Fine-Art Craft | Carol Shinn

Patio Door, machine stitched fabric, 21" x 15", private collection
Patio Door, machine stitched fabric, 21″ x 15″, private collection
By Wolf Schneider

A fiber artist finds success where fine art, craft, and applied science intersect

Everyone always asks Carol Shinn about the technique behind her machine-stitched fiber artworks of detailed scenes that turn out almost photorealistic. Her process begins with photographs she takes, then alters and collages digitally on her computer. She prints the images onto a heat-transfer paper, which she then irons onto broadcloth and bonds to a painter’s canvas. And then she completely covers the canvas with stitching, using a 30-year-old sewing machine. “Sometimes I change the image as I go, but basically I’m working on top of my own photograph,” explains Shinn, who’s based in Fort Collins, CO.

It’s an embroidery technique she developed in the late 1980s. Essentially, she moves the fabric to control the direction and size of the stitch as the sewing machine’s needle goes up and down. “It’s almost like impressionism,” she contends. And while she definitely uses technology in her work, she maintains that she’s “not as far along as the digitized printing of fabrics and all those things going on in the cusp between the artistic world and the applied world, because I’m still applying the color in the end.”

Shinn, 59, has taught her technique at Arizona State University, Arrowmont School, Penland School of Crafts, and Haystack Mountain School of Crafts—but her main preoccupation is with design, not technique. Her work focuses on the way natural forces alter and redefine all things. Her earlier subject matter involved old cars and landscapes, but today she often creates images of doors, windows, and chairs.
“I’m very interested in the mood of a place, and portraying that mood,” she says. Usually, this is how she goes about it: “You make it so enticing that you feel you’re in that location. Often I use an opening like a window or door that invites you to travel through to the next level of perspective.”
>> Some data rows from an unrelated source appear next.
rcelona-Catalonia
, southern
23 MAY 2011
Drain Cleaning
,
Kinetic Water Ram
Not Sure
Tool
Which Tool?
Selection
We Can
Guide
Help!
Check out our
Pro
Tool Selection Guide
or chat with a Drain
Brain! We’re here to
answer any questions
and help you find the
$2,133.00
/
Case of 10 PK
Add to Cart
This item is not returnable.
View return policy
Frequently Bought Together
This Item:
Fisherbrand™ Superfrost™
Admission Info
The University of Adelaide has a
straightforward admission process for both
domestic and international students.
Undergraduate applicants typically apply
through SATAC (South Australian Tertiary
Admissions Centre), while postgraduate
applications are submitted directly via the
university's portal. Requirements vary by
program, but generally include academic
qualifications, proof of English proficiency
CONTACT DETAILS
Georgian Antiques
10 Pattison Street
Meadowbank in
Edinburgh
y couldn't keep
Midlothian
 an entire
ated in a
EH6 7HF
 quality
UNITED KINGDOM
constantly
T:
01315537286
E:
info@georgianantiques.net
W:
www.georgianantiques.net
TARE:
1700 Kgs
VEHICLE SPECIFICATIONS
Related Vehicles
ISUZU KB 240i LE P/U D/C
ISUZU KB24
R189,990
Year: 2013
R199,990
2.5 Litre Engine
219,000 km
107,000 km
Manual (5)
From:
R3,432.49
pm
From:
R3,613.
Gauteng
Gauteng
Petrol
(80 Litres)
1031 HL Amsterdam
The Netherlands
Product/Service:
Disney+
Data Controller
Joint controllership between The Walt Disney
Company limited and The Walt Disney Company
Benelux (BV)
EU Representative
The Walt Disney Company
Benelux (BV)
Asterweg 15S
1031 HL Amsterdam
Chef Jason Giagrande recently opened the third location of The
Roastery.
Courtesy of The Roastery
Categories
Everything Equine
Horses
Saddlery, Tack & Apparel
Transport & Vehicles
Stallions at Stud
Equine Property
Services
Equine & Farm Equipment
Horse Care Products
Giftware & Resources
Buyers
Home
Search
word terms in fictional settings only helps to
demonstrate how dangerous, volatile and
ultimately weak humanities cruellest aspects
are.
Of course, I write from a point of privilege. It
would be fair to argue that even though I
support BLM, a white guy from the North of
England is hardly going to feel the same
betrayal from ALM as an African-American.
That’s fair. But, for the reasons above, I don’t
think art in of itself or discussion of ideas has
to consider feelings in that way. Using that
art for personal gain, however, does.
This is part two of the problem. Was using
Her biggest influences are contemporary painters like Woody Gwyn (“for the starkness of his landscapes and the evocative quality of them”) and Carol Mothner (“for her sensitive interiors”). Shinn also commends Frank Relle for the colorful, evocative quality of his photography of old buildings in New Orleans.

 

Shinn’s artworks are typically mounted on archival foam core, which is in turn mounted onto fabric-covered foam core, and then framed. It takes an average of two weeks to create a piece, and the artworks sell for $2,500 to $4,500.

Shinn was born in Denver, CO, in 1948 to an architectural engineer father and homemaker mother. She decided to become an artist back in the third grade and eventually earned a bachelor’s degree in fine arts from the University of Colorado at Boulder. Then she got married, had kids, and relocated numerous times with her husband, who was in the U.S. Air Force Academy Band and later taught music composition at Arizona State University. Shinn, who’d been weaving tapestries, went back to school and earned a master’s degree in fine arts at ASU in 1988, focusing on fiber arts and developing her current technique.

 

The couple stayed in Arizona for two decades as Shinn’s career solidified and she started teaching. However, she confides, “I was sick of the heat, the pollution, and the traffic.” So in 2005 they moved to Fort Collins, a university town north of Denver. Shinn is happy with Colorado State University being nearby and happier still to cultivate a colorful garden with more than just cactus in it.
Color mixing is a preoccupation in her artworks, too. “I’m not into bright, bold primaries. I’m more interested in subtler, mixed colors,” Shinn says. For a melancholy mood, she might rely on inky charcoals, but she also did a scene of an empty train station in Winslow, AZ, with lots of golden colors as the afternoon sun came in—because that’s the way it looked when she really looked carefully.

“The pleasure is in investigating something really closely. When we move through our lives we are always thinking about what we’re doing and events, and we’re not really paying attention to the physical world,” Shinn reflects. “For me, the greatest pleasure is the intense involvement with the physical world that I can achieve by the investigation of stitching.”

Which brings her to mention famed nature writer Edward Abbey, author of Desert Solitaire and the fellow whom novelist Larry McMurtry dubbed “the Thoreau of the American West.” Shinn points out, “Abbey said the most spiritual thing was the physical reality around him—I so resonate with that. There’s nothing more spiritual than the details of the physical world around you.”

Shinn is represented by Hibberd McGrath Gallery, Breckenridge, CO, and Jane Sauer Gallery, Santa Fe, NM.